The Dying Earth and its sequels comprise one of the most powerful fantasy/science-fiction concepts in the history of the genre. They are packed with adventure but also with ideas, and the vision of uncounted human civilizations stacked one atop another like layers in a phyllo pastry thrills even as it induces a sense of awe — awe in the purest sense of the word — the irresistible yielding of the mind to something so grand in character that it cannot be entirely grasped in all its ramifications but necessarily harbors an ineffable mystery at its heart. The fragility and transience of all things, the nobility of humanity’s struggle against the certainty of an entropic resolution, gives The Dying Earth a poignancy rare in novels of fantastic romance.

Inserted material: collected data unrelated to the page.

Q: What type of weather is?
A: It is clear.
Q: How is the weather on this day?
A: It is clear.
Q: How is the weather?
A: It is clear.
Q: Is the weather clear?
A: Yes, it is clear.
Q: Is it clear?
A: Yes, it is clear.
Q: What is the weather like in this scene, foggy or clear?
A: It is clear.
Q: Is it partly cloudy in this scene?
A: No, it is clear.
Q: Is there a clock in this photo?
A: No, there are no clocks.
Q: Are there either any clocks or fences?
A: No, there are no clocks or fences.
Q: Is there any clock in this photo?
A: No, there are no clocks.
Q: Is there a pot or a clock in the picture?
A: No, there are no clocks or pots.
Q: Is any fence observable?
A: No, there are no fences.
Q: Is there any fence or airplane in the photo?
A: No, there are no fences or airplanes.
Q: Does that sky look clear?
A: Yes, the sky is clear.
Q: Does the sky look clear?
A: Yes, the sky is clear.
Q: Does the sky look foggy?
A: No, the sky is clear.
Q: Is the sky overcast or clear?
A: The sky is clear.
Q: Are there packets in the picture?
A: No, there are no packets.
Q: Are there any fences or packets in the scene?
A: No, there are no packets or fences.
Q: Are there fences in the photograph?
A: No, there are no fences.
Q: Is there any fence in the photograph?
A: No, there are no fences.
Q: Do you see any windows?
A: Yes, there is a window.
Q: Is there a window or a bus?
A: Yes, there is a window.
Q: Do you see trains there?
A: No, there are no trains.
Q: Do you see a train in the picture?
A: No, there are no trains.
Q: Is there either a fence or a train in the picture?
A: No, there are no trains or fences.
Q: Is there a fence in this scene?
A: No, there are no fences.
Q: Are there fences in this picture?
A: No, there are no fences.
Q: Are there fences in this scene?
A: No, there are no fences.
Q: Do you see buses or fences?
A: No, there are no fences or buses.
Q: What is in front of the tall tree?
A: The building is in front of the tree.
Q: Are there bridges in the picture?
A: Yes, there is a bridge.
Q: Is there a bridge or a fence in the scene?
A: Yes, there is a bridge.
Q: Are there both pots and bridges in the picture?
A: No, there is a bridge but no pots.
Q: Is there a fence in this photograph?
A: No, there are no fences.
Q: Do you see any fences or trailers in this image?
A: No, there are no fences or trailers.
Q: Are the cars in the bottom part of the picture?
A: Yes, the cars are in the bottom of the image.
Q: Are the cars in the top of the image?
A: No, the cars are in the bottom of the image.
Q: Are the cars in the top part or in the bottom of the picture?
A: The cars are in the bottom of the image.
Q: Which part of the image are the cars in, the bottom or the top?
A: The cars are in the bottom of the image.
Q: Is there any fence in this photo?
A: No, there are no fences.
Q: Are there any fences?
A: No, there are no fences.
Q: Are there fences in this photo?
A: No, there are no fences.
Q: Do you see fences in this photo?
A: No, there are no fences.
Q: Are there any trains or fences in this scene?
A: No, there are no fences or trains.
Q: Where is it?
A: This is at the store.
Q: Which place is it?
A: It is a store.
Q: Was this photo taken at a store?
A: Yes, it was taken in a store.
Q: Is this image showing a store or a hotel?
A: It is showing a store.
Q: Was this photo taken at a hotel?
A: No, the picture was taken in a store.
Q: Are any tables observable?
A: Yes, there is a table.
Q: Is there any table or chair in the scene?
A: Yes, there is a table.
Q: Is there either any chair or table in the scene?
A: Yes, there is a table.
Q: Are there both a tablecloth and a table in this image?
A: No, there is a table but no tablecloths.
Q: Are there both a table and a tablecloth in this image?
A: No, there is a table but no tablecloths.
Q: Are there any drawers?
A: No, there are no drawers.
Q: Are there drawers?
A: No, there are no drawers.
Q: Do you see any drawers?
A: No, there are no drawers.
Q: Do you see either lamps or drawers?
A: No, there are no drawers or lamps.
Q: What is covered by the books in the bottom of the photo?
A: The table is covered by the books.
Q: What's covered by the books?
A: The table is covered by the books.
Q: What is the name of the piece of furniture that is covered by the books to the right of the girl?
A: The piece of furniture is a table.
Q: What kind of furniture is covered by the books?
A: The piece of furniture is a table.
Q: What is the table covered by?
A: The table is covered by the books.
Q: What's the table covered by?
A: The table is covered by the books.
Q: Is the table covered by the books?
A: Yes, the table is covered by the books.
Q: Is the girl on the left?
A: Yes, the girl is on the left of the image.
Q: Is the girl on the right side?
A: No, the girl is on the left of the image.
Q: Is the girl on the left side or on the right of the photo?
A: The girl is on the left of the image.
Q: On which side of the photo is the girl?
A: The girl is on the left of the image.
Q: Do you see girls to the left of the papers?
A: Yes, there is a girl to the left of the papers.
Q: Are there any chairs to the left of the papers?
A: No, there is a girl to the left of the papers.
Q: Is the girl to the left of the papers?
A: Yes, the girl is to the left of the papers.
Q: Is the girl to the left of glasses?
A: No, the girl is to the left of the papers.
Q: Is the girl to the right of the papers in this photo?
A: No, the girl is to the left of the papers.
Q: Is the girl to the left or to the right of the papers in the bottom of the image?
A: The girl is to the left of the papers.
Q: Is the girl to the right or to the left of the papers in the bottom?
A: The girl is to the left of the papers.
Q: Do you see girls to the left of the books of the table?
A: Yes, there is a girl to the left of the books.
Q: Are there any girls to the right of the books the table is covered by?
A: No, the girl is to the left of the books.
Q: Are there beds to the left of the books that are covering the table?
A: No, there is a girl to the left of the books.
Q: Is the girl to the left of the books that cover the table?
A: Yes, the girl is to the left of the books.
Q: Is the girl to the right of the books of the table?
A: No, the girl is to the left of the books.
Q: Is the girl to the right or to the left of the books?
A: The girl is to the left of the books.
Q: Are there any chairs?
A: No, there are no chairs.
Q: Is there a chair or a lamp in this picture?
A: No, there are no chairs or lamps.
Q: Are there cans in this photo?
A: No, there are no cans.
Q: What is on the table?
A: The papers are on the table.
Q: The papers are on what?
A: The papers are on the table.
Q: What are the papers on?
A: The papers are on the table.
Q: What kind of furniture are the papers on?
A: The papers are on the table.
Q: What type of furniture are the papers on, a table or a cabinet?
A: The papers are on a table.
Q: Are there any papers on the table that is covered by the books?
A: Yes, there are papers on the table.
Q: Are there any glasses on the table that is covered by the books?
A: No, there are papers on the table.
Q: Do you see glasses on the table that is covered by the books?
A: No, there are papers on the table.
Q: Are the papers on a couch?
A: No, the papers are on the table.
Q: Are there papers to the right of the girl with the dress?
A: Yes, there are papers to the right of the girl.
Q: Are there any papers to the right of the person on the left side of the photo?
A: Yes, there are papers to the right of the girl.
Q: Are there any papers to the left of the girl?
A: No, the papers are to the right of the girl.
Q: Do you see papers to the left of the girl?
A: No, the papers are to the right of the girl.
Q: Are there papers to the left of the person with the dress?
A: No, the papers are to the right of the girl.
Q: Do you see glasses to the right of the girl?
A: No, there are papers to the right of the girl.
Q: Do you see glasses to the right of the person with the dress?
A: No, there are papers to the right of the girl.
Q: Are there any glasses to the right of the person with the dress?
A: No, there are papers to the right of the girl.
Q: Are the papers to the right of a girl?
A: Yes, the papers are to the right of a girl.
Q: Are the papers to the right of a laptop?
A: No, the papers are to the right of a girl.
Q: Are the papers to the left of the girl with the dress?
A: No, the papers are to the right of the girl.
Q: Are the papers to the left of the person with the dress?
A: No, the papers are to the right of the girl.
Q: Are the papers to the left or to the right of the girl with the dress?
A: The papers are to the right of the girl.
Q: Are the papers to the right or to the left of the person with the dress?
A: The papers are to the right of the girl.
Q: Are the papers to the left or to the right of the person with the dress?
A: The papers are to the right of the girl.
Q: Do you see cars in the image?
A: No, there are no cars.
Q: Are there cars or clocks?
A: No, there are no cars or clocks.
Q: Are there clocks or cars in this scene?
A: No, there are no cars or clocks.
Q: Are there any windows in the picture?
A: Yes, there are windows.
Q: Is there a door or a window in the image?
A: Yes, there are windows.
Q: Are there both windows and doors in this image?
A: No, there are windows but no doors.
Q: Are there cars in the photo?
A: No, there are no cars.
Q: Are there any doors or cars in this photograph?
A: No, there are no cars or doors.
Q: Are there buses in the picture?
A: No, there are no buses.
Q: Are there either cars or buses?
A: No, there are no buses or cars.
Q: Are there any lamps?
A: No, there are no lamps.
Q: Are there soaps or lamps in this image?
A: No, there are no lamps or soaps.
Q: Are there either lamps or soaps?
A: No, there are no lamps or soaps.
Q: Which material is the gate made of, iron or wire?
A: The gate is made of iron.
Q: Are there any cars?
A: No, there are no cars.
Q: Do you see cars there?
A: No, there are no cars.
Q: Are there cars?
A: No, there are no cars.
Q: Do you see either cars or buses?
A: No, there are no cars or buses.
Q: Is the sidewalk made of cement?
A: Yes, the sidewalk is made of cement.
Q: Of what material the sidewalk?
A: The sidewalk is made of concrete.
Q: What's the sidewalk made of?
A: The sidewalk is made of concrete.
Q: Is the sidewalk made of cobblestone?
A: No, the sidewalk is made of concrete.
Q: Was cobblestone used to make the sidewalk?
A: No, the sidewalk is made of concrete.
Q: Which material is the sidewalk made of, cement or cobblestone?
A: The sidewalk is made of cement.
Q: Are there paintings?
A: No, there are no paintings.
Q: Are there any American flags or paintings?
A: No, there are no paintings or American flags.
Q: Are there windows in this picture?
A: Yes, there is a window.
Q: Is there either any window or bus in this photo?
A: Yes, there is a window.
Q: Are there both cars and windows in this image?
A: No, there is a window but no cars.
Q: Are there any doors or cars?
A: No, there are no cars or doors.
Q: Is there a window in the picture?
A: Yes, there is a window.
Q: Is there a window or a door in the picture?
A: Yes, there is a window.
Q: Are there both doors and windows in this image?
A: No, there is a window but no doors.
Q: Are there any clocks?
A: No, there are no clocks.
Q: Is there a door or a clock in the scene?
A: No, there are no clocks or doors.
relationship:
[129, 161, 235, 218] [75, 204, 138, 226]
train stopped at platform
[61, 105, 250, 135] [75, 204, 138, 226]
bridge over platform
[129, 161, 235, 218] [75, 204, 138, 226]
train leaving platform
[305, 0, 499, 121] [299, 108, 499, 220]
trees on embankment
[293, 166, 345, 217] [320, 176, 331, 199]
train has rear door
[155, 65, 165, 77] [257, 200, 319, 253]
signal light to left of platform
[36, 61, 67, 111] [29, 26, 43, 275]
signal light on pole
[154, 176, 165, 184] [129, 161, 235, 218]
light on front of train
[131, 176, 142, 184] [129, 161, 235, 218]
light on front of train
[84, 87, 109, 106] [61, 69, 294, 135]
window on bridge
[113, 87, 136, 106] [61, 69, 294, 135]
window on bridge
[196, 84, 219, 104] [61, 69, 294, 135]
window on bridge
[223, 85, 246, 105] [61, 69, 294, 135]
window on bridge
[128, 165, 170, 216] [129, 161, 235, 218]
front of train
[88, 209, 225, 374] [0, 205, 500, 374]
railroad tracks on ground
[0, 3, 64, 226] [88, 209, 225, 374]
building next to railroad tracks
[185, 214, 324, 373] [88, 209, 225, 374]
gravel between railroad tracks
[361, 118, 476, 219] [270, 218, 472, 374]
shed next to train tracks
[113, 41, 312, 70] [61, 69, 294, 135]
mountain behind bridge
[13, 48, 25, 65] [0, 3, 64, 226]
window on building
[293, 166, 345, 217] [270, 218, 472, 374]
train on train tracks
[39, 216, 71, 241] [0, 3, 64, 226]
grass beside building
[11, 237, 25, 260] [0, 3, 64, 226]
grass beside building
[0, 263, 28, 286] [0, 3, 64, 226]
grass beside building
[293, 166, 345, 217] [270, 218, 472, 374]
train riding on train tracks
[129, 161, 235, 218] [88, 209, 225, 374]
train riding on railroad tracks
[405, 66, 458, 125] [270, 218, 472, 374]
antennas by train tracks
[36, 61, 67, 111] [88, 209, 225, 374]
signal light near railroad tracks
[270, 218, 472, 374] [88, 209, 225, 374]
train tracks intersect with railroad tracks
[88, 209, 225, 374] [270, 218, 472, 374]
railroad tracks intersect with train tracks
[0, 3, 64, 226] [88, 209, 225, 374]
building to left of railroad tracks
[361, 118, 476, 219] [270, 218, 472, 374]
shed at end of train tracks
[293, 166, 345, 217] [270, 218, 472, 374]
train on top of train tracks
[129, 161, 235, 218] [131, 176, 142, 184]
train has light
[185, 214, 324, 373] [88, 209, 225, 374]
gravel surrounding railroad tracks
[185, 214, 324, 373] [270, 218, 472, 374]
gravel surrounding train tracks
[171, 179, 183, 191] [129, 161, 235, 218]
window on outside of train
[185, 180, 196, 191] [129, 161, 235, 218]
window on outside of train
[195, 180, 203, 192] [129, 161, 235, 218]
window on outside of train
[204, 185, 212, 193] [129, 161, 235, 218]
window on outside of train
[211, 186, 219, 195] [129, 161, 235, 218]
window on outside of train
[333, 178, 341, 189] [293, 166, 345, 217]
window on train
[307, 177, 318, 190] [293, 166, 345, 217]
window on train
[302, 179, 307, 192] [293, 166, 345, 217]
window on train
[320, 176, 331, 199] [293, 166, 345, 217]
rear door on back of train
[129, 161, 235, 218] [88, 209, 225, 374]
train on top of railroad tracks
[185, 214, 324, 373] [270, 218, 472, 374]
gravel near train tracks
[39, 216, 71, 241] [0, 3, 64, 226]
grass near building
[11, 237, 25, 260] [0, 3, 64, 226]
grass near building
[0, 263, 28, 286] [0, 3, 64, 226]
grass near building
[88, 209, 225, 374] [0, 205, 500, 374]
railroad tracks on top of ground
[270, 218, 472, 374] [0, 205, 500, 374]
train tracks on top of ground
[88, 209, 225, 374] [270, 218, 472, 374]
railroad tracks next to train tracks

Thank you, Mr. Vance, for so much pleasure over the years and for an important moment of enlightenment that made my writing better than it would have been if I had never read Emphyrio, The Dying Earth, and all your other marvelous stories.


Preface

By Jack Vance


I was happily surprised when I learned that so many high-echelon, top-drawer writers had undertaken to produce a set of stories based upon some of my early work. Here I must insert a caveat: some may regard the above sentiment as the usual boilerplate. In no way! For a fact, I am properly flattered by this sort of recognition.

I wrote The Dying Earth while working as an able seaman aboard cargo ships, cruising, for the most part, back and forth across the Pacific. I would take my clipboard and fountain pen out on deck, find a place to sit, look out over the long rolling blue swells: ideal circumstances in which to let the imagination wander.